- **JOB ITEM**:
Collect every line in the listing below that contains the string "Luglio", treating uppercase and lowercase letters as distinct.

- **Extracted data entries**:

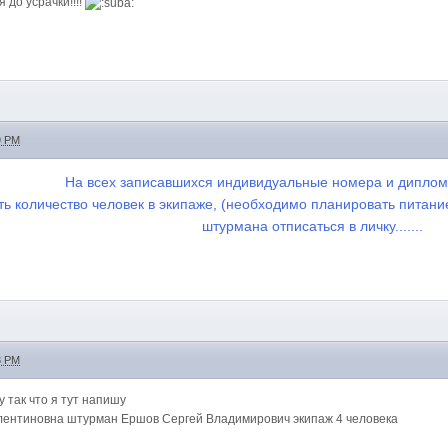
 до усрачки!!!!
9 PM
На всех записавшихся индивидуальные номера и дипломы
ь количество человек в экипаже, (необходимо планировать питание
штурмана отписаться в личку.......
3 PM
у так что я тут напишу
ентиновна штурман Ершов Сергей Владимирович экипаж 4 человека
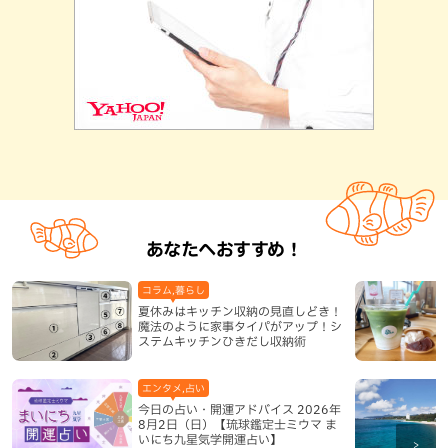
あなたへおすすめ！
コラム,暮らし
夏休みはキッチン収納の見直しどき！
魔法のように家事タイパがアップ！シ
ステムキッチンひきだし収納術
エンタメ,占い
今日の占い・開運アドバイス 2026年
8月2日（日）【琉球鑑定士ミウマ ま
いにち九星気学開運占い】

==

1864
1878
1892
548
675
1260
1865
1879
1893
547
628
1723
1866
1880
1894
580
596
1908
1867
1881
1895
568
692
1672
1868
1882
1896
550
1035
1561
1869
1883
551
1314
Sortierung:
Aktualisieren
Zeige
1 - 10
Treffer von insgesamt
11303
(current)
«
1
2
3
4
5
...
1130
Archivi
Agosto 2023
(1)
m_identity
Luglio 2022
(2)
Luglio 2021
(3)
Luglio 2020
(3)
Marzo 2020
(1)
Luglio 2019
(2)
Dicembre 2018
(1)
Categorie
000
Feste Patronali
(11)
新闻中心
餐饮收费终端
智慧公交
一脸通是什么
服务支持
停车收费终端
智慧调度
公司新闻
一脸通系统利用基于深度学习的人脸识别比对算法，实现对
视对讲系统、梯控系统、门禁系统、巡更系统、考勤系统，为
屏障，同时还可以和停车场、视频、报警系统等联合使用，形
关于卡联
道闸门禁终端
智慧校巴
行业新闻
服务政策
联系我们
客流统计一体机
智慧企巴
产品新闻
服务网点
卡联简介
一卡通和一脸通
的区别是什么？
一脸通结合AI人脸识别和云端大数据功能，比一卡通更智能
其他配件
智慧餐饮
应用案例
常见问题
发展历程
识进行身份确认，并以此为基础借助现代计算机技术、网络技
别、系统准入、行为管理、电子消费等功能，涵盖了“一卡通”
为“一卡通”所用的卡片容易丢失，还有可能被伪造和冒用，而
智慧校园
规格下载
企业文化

- **WRITTEN ANSWER**:
Luglio 2022
Luglio 2021
Luglio 2020
Luglio 2019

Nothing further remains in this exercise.